** Opening Record excerpts block **
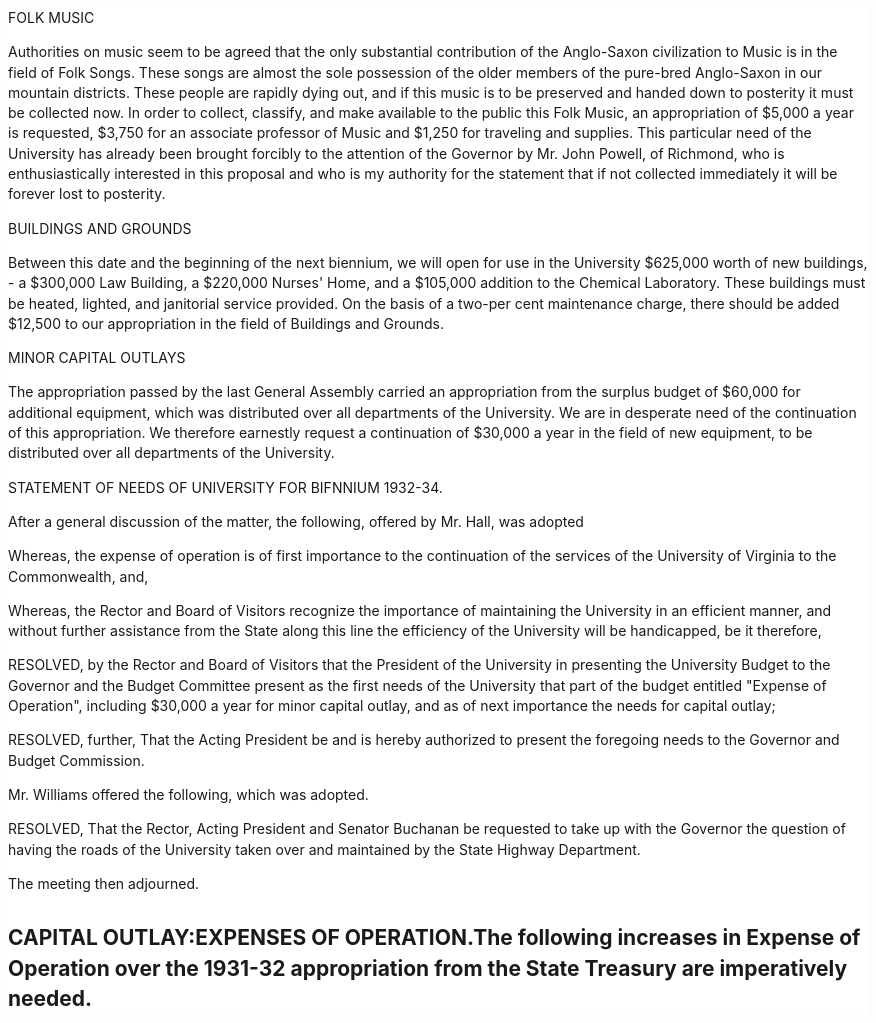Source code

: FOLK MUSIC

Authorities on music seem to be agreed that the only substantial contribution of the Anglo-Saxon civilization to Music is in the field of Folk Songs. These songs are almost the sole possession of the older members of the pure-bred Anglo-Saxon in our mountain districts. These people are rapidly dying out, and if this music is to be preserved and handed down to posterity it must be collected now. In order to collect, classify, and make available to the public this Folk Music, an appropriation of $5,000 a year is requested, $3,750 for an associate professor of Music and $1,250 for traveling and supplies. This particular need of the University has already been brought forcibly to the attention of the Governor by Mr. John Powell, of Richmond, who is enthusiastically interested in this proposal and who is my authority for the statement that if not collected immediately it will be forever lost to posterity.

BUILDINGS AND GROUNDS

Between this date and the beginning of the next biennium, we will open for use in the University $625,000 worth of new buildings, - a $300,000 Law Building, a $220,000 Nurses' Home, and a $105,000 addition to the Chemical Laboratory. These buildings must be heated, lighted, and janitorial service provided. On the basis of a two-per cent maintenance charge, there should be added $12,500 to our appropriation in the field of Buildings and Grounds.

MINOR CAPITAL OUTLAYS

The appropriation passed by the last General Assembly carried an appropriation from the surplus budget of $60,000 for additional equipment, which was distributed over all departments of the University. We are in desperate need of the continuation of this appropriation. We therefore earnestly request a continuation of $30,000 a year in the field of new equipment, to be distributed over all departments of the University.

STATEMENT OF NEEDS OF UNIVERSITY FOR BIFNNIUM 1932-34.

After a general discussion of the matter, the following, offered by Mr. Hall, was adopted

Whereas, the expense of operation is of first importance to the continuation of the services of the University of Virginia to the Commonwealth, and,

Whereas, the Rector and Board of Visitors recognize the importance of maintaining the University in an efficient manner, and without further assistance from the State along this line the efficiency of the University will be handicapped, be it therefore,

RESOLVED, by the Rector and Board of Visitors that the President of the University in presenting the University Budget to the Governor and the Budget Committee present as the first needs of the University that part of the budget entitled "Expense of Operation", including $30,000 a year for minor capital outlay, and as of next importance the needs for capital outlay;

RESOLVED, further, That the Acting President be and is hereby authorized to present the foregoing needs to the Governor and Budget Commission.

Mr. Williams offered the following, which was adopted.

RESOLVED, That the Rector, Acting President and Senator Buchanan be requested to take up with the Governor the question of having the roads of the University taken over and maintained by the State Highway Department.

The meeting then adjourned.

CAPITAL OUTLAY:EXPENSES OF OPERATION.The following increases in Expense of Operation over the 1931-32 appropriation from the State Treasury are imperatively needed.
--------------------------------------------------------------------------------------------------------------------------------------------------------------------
** Closing Record excerpts block **
• [What is expected]: Reproduce every line of the rows above character for character, omitting the pictures.

• [Reply]:
Source code

: FOLK MUSIC

Authorities on music seem to be agreed that the only substantial contribution of the Anglo-Saxon civilization to Music is in the field of Folk Songs. These songs are almost the sole possession of the older members of the pure-bred Anglo-Saxon in our mountain districts. These people are rapidly dying out, and if this music is to be preserved and handed down to posterity it must be collected now. In order to collect, classify, and make available to the public this Folk Music, an appropriation of $5,000 a year is requested, $3,750 for an associate professor of Music and $1,250 for traveling and supplies. This particular need of the University has already been brought forcibly to the attention of the Governor by Mr. John Powell, of Richmond, who is enthusiastically interested in this proposal and who is my authority for the statement that if not collected immediately it will be forever lost to posterity.

BUILDINGS AND GROUNDS

Between this date and the beginning of the next biennium, we will open for use in the University $625,000 worth of new buildings, - a $300,000 Law Building, a $220,000 Nurses' Home, and a $105,000 addition to the Chemical Laboratory. These buildings must be heated, lighted, and janitorial service provided. On the basis of a two-per cent maintenance charge, there should be added $12,500 to our appropriation in the field of Buildings and Grounds.

MINOR CAPITAL OUTLAYS

The appropriation passed by the last General Assembly carried an appropriation from the surplus budget of $60,000 for additional equipment, which was distributed over all departments of the University. We are in desperate need of the continuation of this appropriation. We therefore earnestly request a continuation of $30,000 a year in the field of new equipment, to be distributed over all departments of the University.

STATEMENT OF NEEDS OF UNIVERSITY FOR BIFNNIUM 1932-34.

After a general discussion of the matter, the following, offered by Mr. Hall, was adopted

Whereas, the expense of operation is of first importance to the continuation of the services of the University of Virginia to the Commonwealth, and,

Whereas, the Rector and Board of Visitors recognize the importance of maintaining the University in an efficient manner, and without further assistance from the State along this line the efficiency of the University will be handicapped, be it therefore,

RESOLVED, by the Rector and Board of Visitors that the President of the University in presenting the University Budget to the Governor and the Budget Committee present as the first needs of the University that part of the budget entitled "Expense of Operation", including $30,000 a year for minor capital outlay, and as of next importance the needs for capital outlay;

RESOLVED, further, That the Acting President be and is hereby authorized to present the foregoing needs to the Governor and Budget Commission.

Mr. Williams offered the following, which was adopted.

RESOLVED, That the Rector, Acting President and Senator Buchanan be requested to take up with the Governor the question of having the roads of the University taken over and maintained by the State Highway Department.

The meeting then adjourned.

CAPITAL OUTLAY:EXPENSES OF OPERATION.The following increases in Expense of Operation over the 1931-32 appropriation from the State Treasury are imperatively needed.
--------------------------------------------------------------------------------------------------------------------------------------------------------------------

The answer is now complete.